Sunday, November 25, 2012

Build LLC in Seattle

This is just a little shout out of love for one of my new favorite architectural blogs.


Build LLC is a design/build firm in Seattle that does a great job restoring and building MCM homes or at least homes with a Modern flair.

Their website is a nice showcase of their work, and their blog is a FANTASTIC resource for those of us doing things that are a little beyond simply buying materials at Lowe’s and putting them up in a typical fashion.

I stumbled across the blog looking for information on edge treatment for drywall (L Bead, J Bead, reveals, etc.) and was amazed by the amount of “secrets” that Build LLC had made available on their site. [that specific post is here]

Another post I read regarding drywall was giving tips on how to make sure minor mistakes in the framing, construction, etc. don’t show through to the finished wall.  That’s some valuable and extremely helpful information (not something construction people are often apt to share!).

Kudos for not being so guarded with this fantastic information and for helping people like me figure out how to create beautiful work in a not-so-typical fashion!

Sliding Doors (Barn Door Hardware for Trolley/Rail Mount Door)

On the journey to our MCM Atomic Ranch home, we restored and lived in two other homes.  The first was an Ohio farm house (1917) that we restored/reinvented to something more “modern,” but definitely on the contemporary side of things, before I became a fan of more “purist” MCM ideals.  The second home was a beautiful little American Foursquare (1911).  In each of those locations, I built a sliding door and used simple galvanized steel barn door hardware for the sliding rail/track.

The room is obviously in progress, but you can see the door style on the left (click to enlarge photo).
In the first home, I custom built a giant door for the bathroom that was clad in steel sheeting to look like an old freezer door.  On the second home, the installation was for an exterior courtyard “gate” application.

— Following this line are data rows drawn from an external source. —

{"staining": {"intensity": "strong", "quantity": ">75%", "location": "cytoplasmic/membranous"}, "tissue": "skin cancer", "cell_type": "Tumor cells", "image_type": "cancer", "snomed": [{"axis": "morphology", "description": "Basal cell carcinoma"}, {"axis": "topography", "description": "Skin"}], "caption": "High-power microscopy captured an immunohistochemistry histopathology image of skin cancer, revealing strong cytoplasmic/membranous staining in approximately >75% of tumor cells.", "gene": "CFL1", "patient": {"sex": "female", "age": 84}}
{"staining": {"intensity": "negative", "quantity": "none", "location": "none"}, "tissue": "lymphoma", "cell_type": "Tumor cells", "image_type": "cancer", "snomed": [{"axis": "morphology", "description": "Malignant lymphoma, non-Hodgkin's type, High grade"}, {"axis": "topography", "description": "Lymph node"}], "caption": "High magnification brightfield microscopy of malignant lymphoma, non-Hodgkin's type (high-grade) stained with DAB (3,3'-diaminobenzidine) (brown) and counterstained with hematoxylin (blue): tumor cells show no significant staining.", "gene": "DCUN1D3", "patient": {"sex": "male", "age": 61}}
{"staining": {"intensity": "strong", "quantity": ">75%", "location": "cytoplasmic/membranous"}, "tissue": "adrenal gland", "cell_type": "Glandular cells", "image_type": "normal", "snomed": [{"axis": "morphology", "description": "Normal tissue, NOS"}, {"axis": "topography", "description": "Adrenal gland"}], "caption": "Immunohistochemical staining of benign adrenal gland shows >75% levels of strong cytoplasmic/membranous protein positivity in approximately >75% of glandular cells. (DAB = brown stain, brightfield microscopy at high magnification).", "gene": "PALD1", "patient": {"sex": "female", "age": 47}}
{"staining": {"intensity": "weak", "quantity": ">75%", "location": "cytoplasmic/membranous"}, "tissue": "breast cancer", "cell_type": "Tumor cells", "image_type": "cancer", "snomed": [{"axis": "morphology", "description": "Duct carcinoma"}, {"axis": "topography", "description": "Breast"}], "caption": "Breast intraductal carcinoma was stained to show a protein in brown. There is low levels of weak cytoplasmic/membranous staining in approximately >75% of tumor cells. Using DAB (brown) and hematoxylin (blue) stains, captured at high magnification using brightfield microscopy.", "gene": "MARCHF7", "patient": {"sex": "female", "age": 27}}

I am currently building an attached shed on the back of my studio, and when I visited Lowe’s and Home Depot to pick up the barn door hardware I needed for a large (barn door sized) pocket door, I was surprised to find that they don’t carry barn door hardware!  How can Lowe’s/HD in COLORADO (land of horse and barn) not have sliding barn door hardware?!

I had quite a bit of trouble locating a local store that carries what I need, and it was also fairly difficult to find anything online at a reasonable price.  The typical Stanley rails I’ve used before are not even available at Grainger (my source for “to the trade” hard to find hardware type stuff), and the ones they DO have start at $110 (with local pickup) and go up from there. WTF?!

The cheapest thing I finally found was at It’s $18.36 for an 8 foot rail or $13.76 for a 6 foot rail (each is rated at 450 pounds).  I was nervous about the shipping cost of an 8 foot piece of steel, but the shipping was only $25 (the site said it would only be $15, but they charge a $10 shipping surcharge on the item –beware of this when ordering from other sites, some say “additional shipping may be charged, we will contact you if this is the case” –so you make your purchase and they call you to tell you it will actually cost more to ship!!!).  So that’s $44 total for the rail delivered (a far cry from Grainger’s starting price of $110).  In comparison, the rail is $30 at Sears (but only online, so $15 more for tax and shipping), and can be found for around $40 on Amazon (with a shipping price of anywhere from $11 to $125 (!!!), depending upon the vendor).  I can’t decide if I’ll be going with a more “known” vendor like Sears or Amazon (hopefully this could mitigate taking care of any issues that might arise) verses ordering from, which I’ve never heard of or used before.

The link below illustrates the kind of thing I had been running up against prior to finding the options above.

$341 for barn door hardware ($629 for the stainless)?! Obviously they are preying upon those who were not raised on a farm and think they must pay a premium for something “quaint” (I understand a higher price for the stainless stuff, but still…). The Real Sliding Hardware site IS a great place to see different installations of this kind of setup, and they also have some cool stuff that is a little more custom looking/functioning than simple barn door box rail.

To complete the project, I lucked out and found a box with all of the rest of the hardware (the hanging trolley wheels, rail hanging brackets, guide rail/wheels, etc.) at my local Habitat for Humanity ReStore for $15 (it’ll run you anywhere from $85-$125 for all the extra stuff new, or $35 for a two-pack of just the trolley wheels).